### Directions for this task
Output consists of the line that contains "SHIELDS,WADE enters the game |" plus every later line of the material below, each one duplicated exactly.

==== Records for this exercise ====

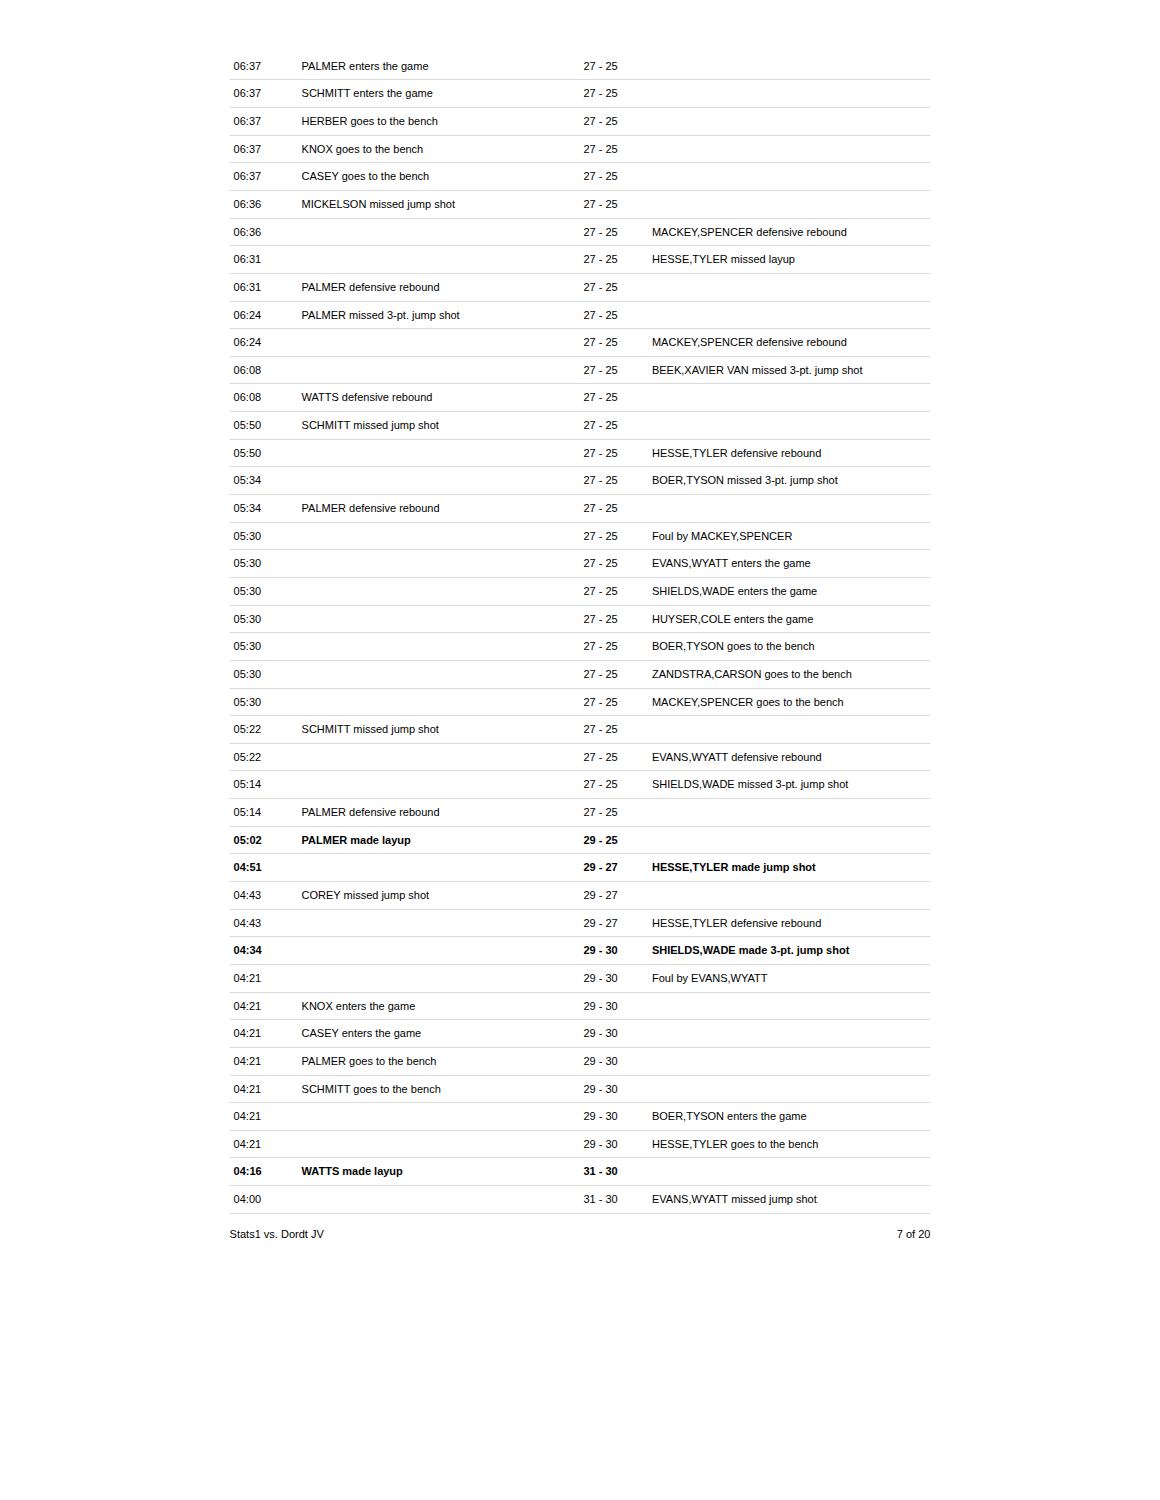| 06:37 | PALMER enters the game | 27 - 25 | |
| 06:37 | SCHMITT enters the game | 27 - 25 | |
| 06:37 | HERBER goes to the bench | 27 - 25 | |
| 06:37 | KNOX goes to the bench | 27 - 25 | |
| 06:37 | CASEY goes to the bench | 27 - 25 | |
| 06:36 | MICKELSON missed jump shot | 27 - 25 | |
| 06:36 | | 27 - 25 | MACKEY,SPENCER defensive rebound |
| 06:31 | | 27 - 25 | HESSE,TYLER missed layup |
| 06:31 | PALMER defensive rebound | 27 - 25 | |
| 06:24 | PALMER missed 3-pt. jump shot | 27 - 25 | |
| 06:24 | | 27 - 25 | MACKEY,SPENCER defensive rebound |
| 06:08 | | 27 - 25 | BEEK,XAVIER VAN missed 3-pt. jump shot |
| 06:08 | WATTS defensive rebound | 27 - 25 | |
| 05:50 | SCHMITT missed jump shot | 27 - 25 | |
| 05:50 | | 27 - 25 | HESSE,TYLER defensive rebound |
| 05:34 | | 27 - 25 | BOER,TYSON missed 3-pt. jump shot |
| 05:34 | PALMER defensive rebound | 27 - 25 | |
| 05:30 | | 27 - 25 | Foul by MACKEY,SPENCER |
| 05:30 | | 27 - 25 | EVANS,WYATT enters the game |
| 05:30 | | 27 - 25 | SHIELDS,WADE enters the game |
| 05:30 | | 27 - 25 | HUYSER,COLE enters the game |
| 05:30 | | 27 - 25 | BOER,TYSON goes to the bench |
| 05:30 | | 27 - 25 | ZANDSTRA,CARSON goes to the bench |
| 05:30 | | 27 - 25 | MACKEY,SPENCER goes to the bench |
| 05:22 | SCHMITT missed jump shot | 27 - 25 | |
| 05:22 | | 27 - 25 | EVANS,WYATT defensive rebound |
| 05:14 | | 27 - 25 | SHIELDS,WADE missed 3-pt. jump shot |
| 05:14 | PALMER defensive rebound | 27 - 25 | |
| 05:02 | PALMER made layup | 29 - 25 | |
| 04:51 | | 29 - 27 | HESSE,TYLER made jump shot |
| 04:43 | COREY missed jump shot | 29 - 27 | |
| 04:43 | | 29 - 27 | HESSE,TYLER defensive rebound |
| 04:34 | | 29 - 30 | SHIELDS,WADE made 3-pt. jump shot |
| 04:21 | | 29 - 30 | Foul by EVANS,WYATT |
| 04:21 | KNOX enters the game | 29 - 30 | |
| 04:21 | CASEY enters the game | 29 - 30 | |
| 04:21 | PALMER goes to the bench | 29 - 30 | |
| 04:21 | SCHMITT goes to the bench | 29 - 30 | |
| 04:21 | | 29 - 30 | BOER,TYSON enters the game |
| 04:21 | | 29 - 30 | HESSE,TYLER goes to the bench |
| 04:16 | WATTS made layup | 31 - 30 | |
| 04:00 | | 31 - 30 | EVANS,WYATT missed jump shot |
Stats1 vs. Dordt JV
7 of 20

====

### Result of this exercise
| 05:30 | | 27 - 25 | SHIELDS,WADE enters the game |
| 05:30 | | 27 - 25 | HUYSER,COLE enters the game |
| 05:30 | | 27 - 25 | BOER,TYSON goes to the bench |
| 05:30 | | 27 - 25 | ZANDSTRA,CARSON goes to the bench |
| 05:30 | | 27 - 25 | MACKEY,SPENCER goes to the bench |
| 05:22 | SCHMITT missed jump shot | 27 - 25 | |
| 05:22 | | 27 - 25 | EVANS,WYATT defensive rebound |
| 05:14 | | 27 - 25 | SHIELDS,WADE missed 3-pt. jump shot |
| 05:14 | PALMER defensive rebound | 27 - 25 | |
| 05:02 | PALMER made layup | 29 - 25 | |
| 04:51 | | 29 - 27 | HESSE,TYLER made jump shot |
| 04:43 | COREY missed jump shot | 29 - 27 | |
| 04:43 | | 29 - 27 | HESSE,TYLER defensive rebound |
| 04:34 | | 29 - 30 | SHIELDS,WADE made 3-pt. jump shot |
| 04:21 | | 29 - 30 | Foul by EVANS,WYATT |
| 04:21 | KNOX enters the game | 29 - 30 | |
| 04:21 | CASEY enters the game | 29 - 30 | |
| 04:21 | PALMER goes to the bench | 29 - 30 | |
| 04:21 | SCHMITT goes to the bench | 29 - 30 | |
| 04:21 | | 29 - 30 | BOER,TYSON enters the game |
| 04:21 | | 29 - 30 | HESSE,TYLER goes to the bench |
| 04:16 | WATTS made layup | 31 - 30 | |
| 04:00 | | 31 - 30 | EVANS,WYATT missed jump shot |
Stats1 vs. Dordt JV
7 of 20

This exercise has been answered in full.